I don't know how to add pictures to the post and given the circumstances I don't know if doing that is even a good idea but I don't mind describing it to you. When I said the ring is ancient I meant it, the ring is from the victorian era and was first brought into the family around 1850-1870 (no one is sure exactly when since the first owner died young)
The ring is a golden band, the center piece is a 2.5 caret diamond framed in between two 1 caret diamonds that are each framed with 2 additional smaller diamonds.
So 7 diamonds total. What I love most about it is that the inside is engraved with the first initial of every woman who wore it including myself.
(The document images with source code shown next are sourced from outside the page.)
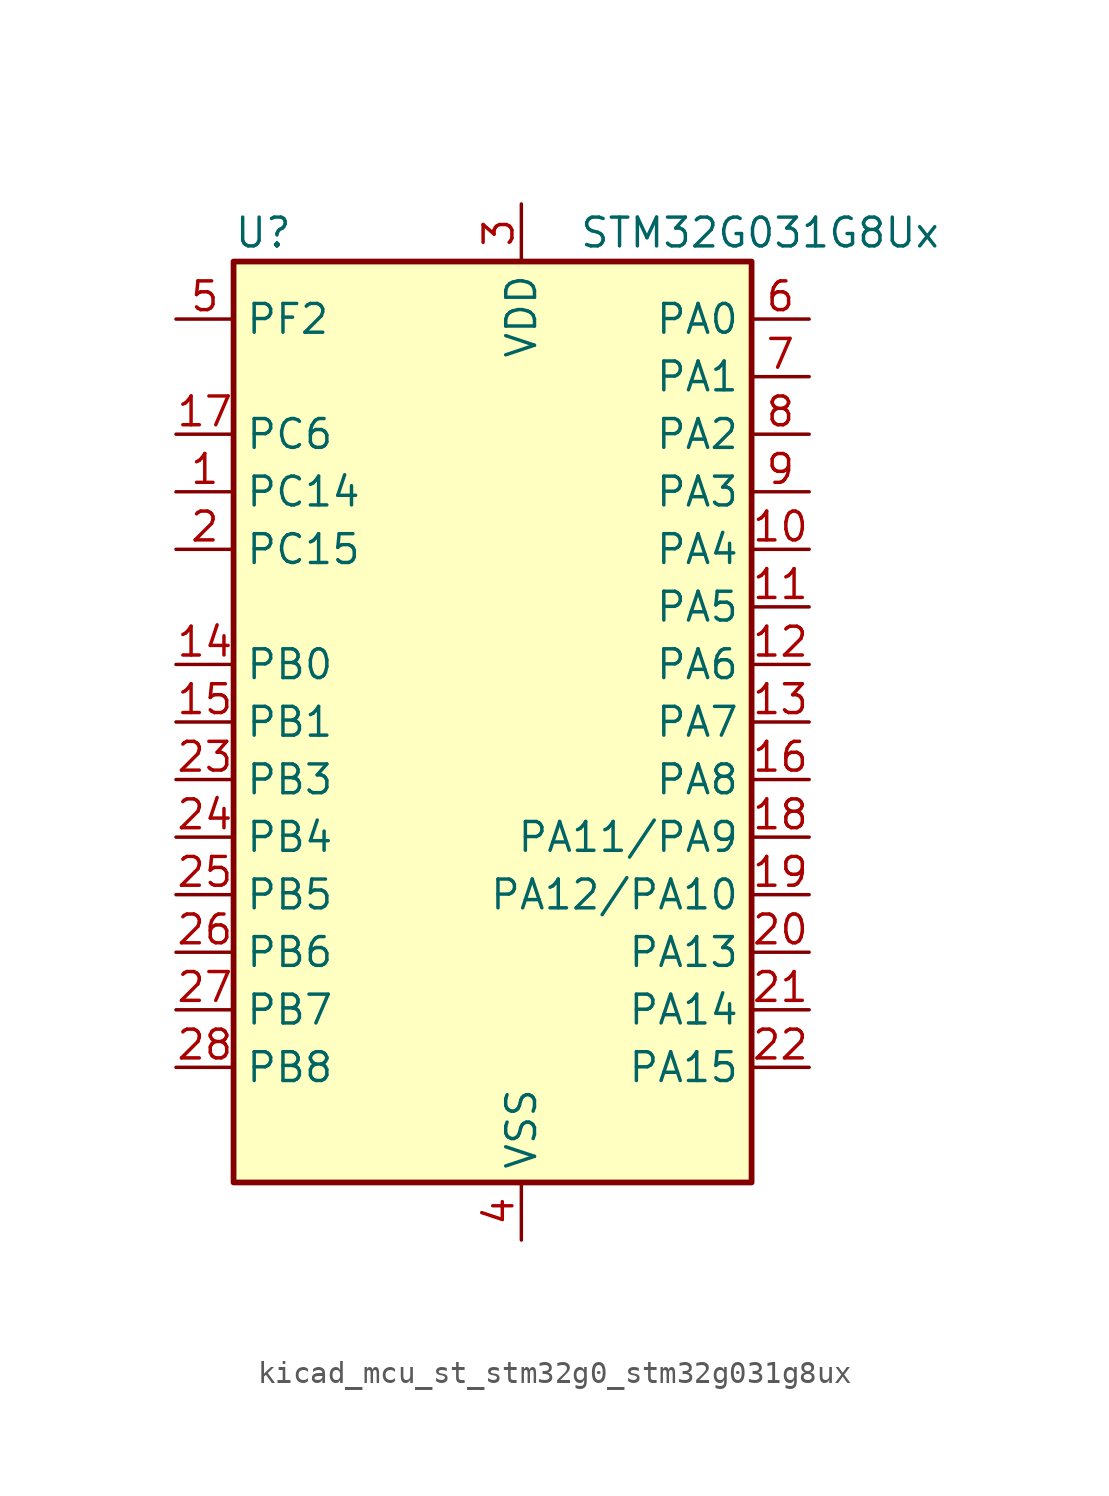
<source format=kicad_sym>
(kicad_symbol_lib
  (version 20220914)
  (generator kicad_symbol_editor)
  (symbol "kicad_mcu_st_stm32g0_stm32g031g8ux"
    (property "Reference" "U"
      (at -10.16 21.59 0)
      (effects (font (size 1.27 1.27)) (justify left)))
    (property "Value" "STM32G031G8Ux"
      (at 5.08 21.59 0)
      (effects (font (size 1.27 1.27)) (justify left)))
    (property "ki_locked" ""
      (at 0 0 0)
      (effects (font (size 1.27 1.27))))
    (symbol "kicad_mcu_st_stm32g0_stm32g031g8ux_0_1"
      (rectangle (start -10.16 -20.32) (end 12.7 20.32) (stroke (width 0.254) (type default)) (fill (type background))))
    (symbol "kicad_mcu_st_stm32g0_stm32g031g8ux_1_1"
      (pin bidirectional line (at -12.7 10.16 0) (length 2.54) (name "PC14" (effects (font (size 1.27 1.27)))) (number "1" (effects (font (size 1.27 1.27)))) (alternate "RCC_OSC32_IN" bidirectional line) (alternate "RCC_OSC_IN" bidirectional line) (alternate "TIM1_BK2" bidirectional line))
      (pin bidirectional line (at 15.24 7.62 180) (length 2.54) (name "PA4" (effects (font (size 1.27 1.27)))) (number "10" (effects (font (size 1.27 1.27)))) (alternate "ADC1_IN4" bidirectional line) (alternate "I2S1_WS" bidirectional line) (alternate "LPTIM2_OUT" bidirectional line) (alternate "RTC_OUT_ALARM" bidirectional line) (alternate "RTC_OUT_CALIB" bidirectional line) (alternate "RTC_TAMP_IN1" bidirectional line) (alternate "RTC_TS" bidirectional line) (alternate "SPI1_NSS" bidirectional line) (alternate "SPI2_MOSI" bidirectional line) (alternate "SYS_WKUP2" bidirectional line) (alternate "TIM14_CH1" bidirectional line))
      (pin bidirectional line (at 15.24 5.08 180) (length 2.54) (name "PA5" (effects (font (size 1.27 1.27)))) (number "11" (effects (font (size 1.27 1.27)))) (alternate "ADC1_IN5" bidirectional line) (alternate "I2S1_CK" bidirectional line) (alternate "LPTIM2_ETR" bidirectional line) (alternate "SPI1_SCK" bidirectional line) (alternate "TIM2_CH1" bidirectional line) (alternate "TIM2_ETR" bidirectional line))
      (pin bidirectional line (at 15.24 2.54 180) (length 2.54) (name "PA6" (effects (font (size 1.27 1.27)))) (number "12" (effects (font (size 1.27 1.27)))) (alternate "ADC1_IN6" bidirectional line) (alternate "I2S1_MCK" bidirectional line) (alternate "LPUART1_CTS" bidirectional line) (alternate "SPI1_MISO" bidirectional line) (alternate "TIM16_CH1" bidirectional line) (alternate "TIM1_BK" bidirectional line) (alternate "TIM3_CH1" bidirectional line))
      (pin bidirectional line (at 15.24 0 180) (length 2.54) (name "PA7" (effects (font (size 1.27 1.27)))) (number "13" (effects (font (size 1.27 1.27)))) (alternate "ADC1_IN7" bidirectional line) (alternate "I2S1_SD" bidirectional line) (alternate "SPI1_MOSI" bidirectional line) (alternate "TIM14_CH1" bidirectional line) (alternate "TIM17_CH1" bidirectional line) (alternate "TIM1_CH1N" bidirectional line) (alternate "TIM3_CH2" bidirectional line))
      (pin bidirectional line (at -12.7 2.54 0) (length 2.54) (name "PB0" (effects (font (size 1.27 1.27)))) (number "14" (effects (font (size 1.27 1.27)))) (alternate "ADC1_IN8" bidirectional line) (alternate "I2S1_WS" bidirectional line) (alternate "LPTIM1_OUT" bidirectional line) (alternate "SPI1_NSS" bidirectional line) (alternate "TIM1_CH2N" bidirectional line) (alternate "TIM3_CH3" bidirectional line))
      (pin bidirectional line (at -12.7 0 0) (length 2.54) (name "PB1" (effects (font (size 1.27 1.27)))) (number "15" (effects (font (size 1.27 1.27)))) (alternate "ADC1_IN9" bidirectional line) (alternate "LPTIM2_IN1" bidirectional line) (alternate "LPUART1_DE" bidirectional line) (alternate "LPUART1_RTS" bidirectional line) (alternate "TIM14_CH1" bidirectional line) (alternate "TIM1_CH3N" bidirectional line) (alternate "TIM3_CH4" bidirectional line))
      (pin bidirectional line (at 15.24 -2.54 180) (length 2.54) (name "PA8" (effects (font (size 1.27 1.27)))) (number "16" (effects (font (size 1.27 1.27)))) (alternate "LPTIM2_OUT" bidirectional line) (alternate "RCC_MCO" bidirectional line) (alternate "SPI2_NSS" bidirectional line) (alternate "TIM1_CH1" bidirectional line))
      (pin bidirectional line (at -12.7 12.7 0) (length 2.54) (name "PC6" (effects (font (size 1.27 1.27)))) (number "17" (effects (font (size 1.27 1.27)))) (alternate "TIM2_CH3" bidirectional line) (alternate "TIM3_CH1" bidirectional line))
      (pin bidirectional line (at 15.24 -5.08 180) (length 2.54) (name "PA11/PA9" (effects (font (size 1.27 1.27)))) (number "18" (effects (font (size 1.27 1.27)))) (alternate "ADC1_EXTI11" bidirectional line) (alternate "ADC1_IN15" bidirectional line) (alternate "I2C2_SCL" bidirectional line) (alternate "I2S1_MCK" bidirectional line) (alternate "SPI1_MISO" bidirectional line) (alternate "TIM1_BK2" bidirectional line) (alternate "TIM1_CH4" bidirectional line) (alternate "USART1_CTS" bidirectional line) (alternate "USART1_NSS" bidirectional line))
      (pin bidirectional line (at 15.24 -7.62 180) (length 2.54) (name "PA12/PA10" (effects (font (size 1.27 1.27)))) (number "19" (effects (font (size 1.27 1.27)))) (alternate "ADC1_IN16" bidirectional line) (alternate "I2C2_SDA" bidirectional line) (alternate "I2S1_SD" bidirectional line) (alternate "I2S_CKIN" bidirectional line) (alternate "SPI1_MOSI" bidirectional line) (alternate "TIM1_ETR" bidirectional line) (alternate "USART1_CK" bidirectional line) (alternate "USART1_DE" bidirectional line) (alternate "USART1_RTS" bidirectional line))
      (pin bidirectional line (at -12.7 7.62 0) (length 2.54) (name "PC15" (effects (font (size 1.27 1.27)))) (number "2" (effects (font (size 1.27 1.27)))) (alternate "RCC_OSC32_EN" bidirectional line) (alternate "RCC_OSC32_OUT" bidirectional line) (alternate "RCC_OSC_EN" bidirectional line))
      (pin bidirectional line (at 15.24 -10.16 180) (length 2.54) (name "PA13" (effects (font (size 1.27 1.27)))) (number "20" (effects (font (size 1.27 1.27)))) (alternate "ADC1_IN17" bidirectional line) (alternate "IR_OUT" bidirectional line) (alternate "SYS_SWDIO" bidirectional line))
      (pin bidirectional line (at 15.24 -12.7 180) (length 2.54) (name "PA14" (effects (font (size 1.27 1.27)))) (number "21" (effects (font (size 1.27 1.27)))) (alternate "ADC1_IN18" bidirectional line) (alternate "SYS_SWCLK" bidirectional line) (alternate "USART2_TX" bidirectional line))
      (pin bidirectional line (at 15.24 -15.24 180) (length 2.54) (name "PA15" (effects (font (size 1.27 1.27)))) (number "22" (effects (font (size 1.27 1.27)))) (alternate "I2S1_WS" bidirectional line) (alternate "SPI1_NSS" bidirectional line) (alternate "TIM2_CH1" bidirectional line) (alternate "TIM2_ETR" bidirectional line) (alternate "USART2_RX" bidirectional line))
      (pin bidirectional line (at -12.7 -2.54 0) (length 2.54) (name "PB3" (effects (font (size 1.27 1.27)))) (number "23" (effects (font (size 1.27 1.27)))) (alternate "I2S1_CK" bidirectional line) (alternate "SPI1_SCK" bidirectional line) (alternate "TIM1_CH2" bidirectional line) (alternate "TIM2_CH2" bidirectional line) (alternate "USART1_CK" bidirectional line) (alternate "USART1_DE" bidirectional line) (alternate "USART1_RTS" bidirectional line))
      (pin bidirectional line (at -12.7 -5.08 0) (length 2.54) (name "PB4" (effects (font (size 1.27 1.27)))) (number "24" (effects (font (size 1.27 1.27)))) (alternate "I2S1_MCK" bidirectional line) (alternate "SPI1_MISO" bidirectional line) (alternate "TIM17_BK" bidirectional line) (alternate "TIM3_CH1" bidirectional line) (alternate "USART1_CTS" bidirectional line) (alternate "USART1_NSS" bidirectional line))
      (pin bidirectional line (at -12.7 -7.62 0) (length 2.54) (name "PB5" (effects (font (size 1.27 1.27)))) (number "25" (effects (font (size 1.27 1.27)))) (alternate "I2C1_SMBA" bidirectional line) (alternate "I2S1_SD" bidirectional line) (alternate "LPTIM1_IN1" bidirectional line) (alternate "SPI1_MOSI" bidirectional line) (alternate "SYS_WKUP6" bidirectional line) (alternate "TIM16_BK" bidirectional line) (alternate "TIM3_CH2" bidirectional line))
      (pin bidirectional line (at -12.7 -10.16 0) (length 2.54) (name "PB6" (effects (font (size 1.27 1.27)))) (number "26" (effects (font (size 1.27 1.27)))) (alternate "I2C1_SCL" bidirectional line) (alternate "LPTIM1_ETR" bidirectional line) (alternate "SPI2_MISO" bidirectional line) (alternate "TIM16_CH1N" bidirectional line) (alternate "TIM1_CH3" bidirectional line) (alternate "USART1_TX" bidirectional line))
      (pin bidirectional line (at -12.7 -12.7 0) (length 2.54) (name "PB7" (effects (font (size 1.27 1.27)))) (number "27" (effects (font (size 1.27 1.27)))) (alternate "ADC1_IN11" bidirectional line) (alternate "I2C1_SDA" bidirectional line) (alternate "LPTIM1_IN2" bidirectional line) (alternate "SPI2_MOSI" bidirectional line) (alternate "SYS_PVD_IN" bidirectional line) (alternate "TIM17_CH1N" bidirectional line) (alternate "USART1_RX" bidirectional line))
      (pin bidirectional line (at -12.7 -15.24 0) (length 2.54) (name "PB8" (effects (font (size 1.27 1.27)))) (number "28" (effects (font (size 1.27 1.27)))) (alternate "I2C1_SCL" bidirectional line) (alternate "SPI2_SCK" bidirectional line) (alternate "TIM16_CH1" bidirectional line))
      (pin power_in line (at 2.54 22.86 270) (length 2.54) (name "VDD" (effects (font (size 1.27 1.27)))) (number "3" (effects (font (size 1.27 1.27)))))
      (pin power_in line (at 2.54 -22.86 90) (length 2.54) (name "VSS" (effects (font (size 1.27 1.27)))) (number "4" (effects (font (size 1.27 1.27)))))
      (pin bidirectional line (at -12.7 17.78 0) (length 2.54) (name "PF2" (effects (font (size 1.27 1.27)))) (number "5" (effects (font (size 1.27 1.27)))) (alternate "RCC_MCO" bidirectional line))
      (pin bidirectional line (at 15.24 17.78 180) (length 2.54) (name "PA0" (effects (font (size 1.27 1.27)))) (number "6" (effects (font (size 1.27 1.27)))) (alternate "ADC1_IN0" bidirectional line) (alternate "LPTIM1_OUT" bidirectional line) (alternate "RTC_TAMP_IN2" bidirectional line) (alternate "SPI2_SCK" bidirectional line) (alternate "SYS_WKUP1" bidirectional line) (alternate "TIM2_CH1" bidirectional line) (alternate "TIM2_ETR" bidirectional line) (alternate "USART2_CTS" bidirectional line) (alternate "USART2_NSS" bidirectional line))
      (pin bidirectional line (at 15.24 15.24 180) (length 2.54) (name "PA1" (effects (font (size 1.27 1.27)))) (number "7" (effects (font (size 1.27 1.27)))) (alternate "ADC1_IN1" bidirectional line) (alternate "I2C1_SMBA" bidirectional line) (alternate "I2S1_CK" bidirectional line) (alternate "SPI1_SCK" bidirectional line) (alternate "TIM2_CH2" bidirectional line) (alternate "USART2_CK" bidirectional line) (alternate "USART2_DE" bidirectional line) (alternate "USART2_RTS" bidirectional line))
      (pin bidirectional line (at 15.24 12.7 180) (length 2.54) (name "PA2" (effects (font (size 1.27 1.27)))) (number "8" (effects (font (size 1.27 1.27)))) (alternate "ADC1_IN2" bidirectional line) (alternate "I2S1_SD" bidirectional line) (alternate "LPUART1_TX" bidirectional line) (alternate "RCC_LSCO" bidirectional line) (alternate "SPI1_MOSI" bidirectional line) (alternate "SYS_WKUP4" bidirectional line) (alternate "TIM2_CH3" bidirectional line) (alternate "USART2_TX" bidirectional line))
      (pin bidirectional line (at 15.24 10.16 180) (length 2.54) (name "PA3" (effects (font (size 1.27 1.27)))) (number "9" (effects (font (size 1.27 1.27)))) (alternate "ADC1_IN3" bidirectional line) (alternate "LPUART1_RX" bidirectional line) (alternate "SPI2_MISO" bidirectional line) (alternate "TIM2_CH4" bidirectional line) (alternate "USART2_RX" bidirectional line)))))
</source>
It's a gorgeous ring with a rich history so I understand why Stacy had an eye on it for a while.
The more I think about it the more I'm becoming sure that gifting the ring to Jakes cousin is the right idea, when the time comes I might also engrave her initial before gifting it to her but before that time comes it'll be safe with me.
Also I'll say it here since a lot of people are concerned with the legality of my ownership of the ring. I do have an amazing lawyer that helped me tremendously throughout this whole process, when writing the Will Jake stated clearly that the ring goes to me.
His family can try and take me to court for it but considering it's been consistently in Jakes Will for the past 2 years their chances of winning are very slim to an non-existent. I think they also know this since although they've harassed me a lot on a personal level they never mentioned taking to to court for it.